(Dataset entries)
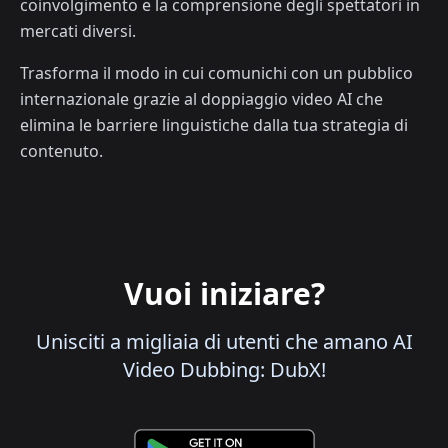
coinvolgimento e la comprensione degli spettatori in
mercati diversi.
Trasforma il modo in cui comunichi con un pubblico
internazionale grazie al doppiaggio video AI che
elimina le barriere linguistiche dalla tua strategia di
contenuto.
Vuoi iniziare?
Unisciti a migliaia di utenti che amano AI
Video Dubbing: DubX!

= Task statement =
Copy out the text of the records above word for word, leaving out the pictures.

= Solution for this task =
coinvolgimento e la comprensione degli spettatori in
mercati diversi.
Trasforma il modo in cui comunichi con un pubblico
internazionale grazie al doppiaggio video AI che
elimina le barriere linguistiche dalla tua strategia di
contenuto.
Vuoi iniziare?
Unisciti a migliaia di utenti che amano AI
Video Dubbing: DubX!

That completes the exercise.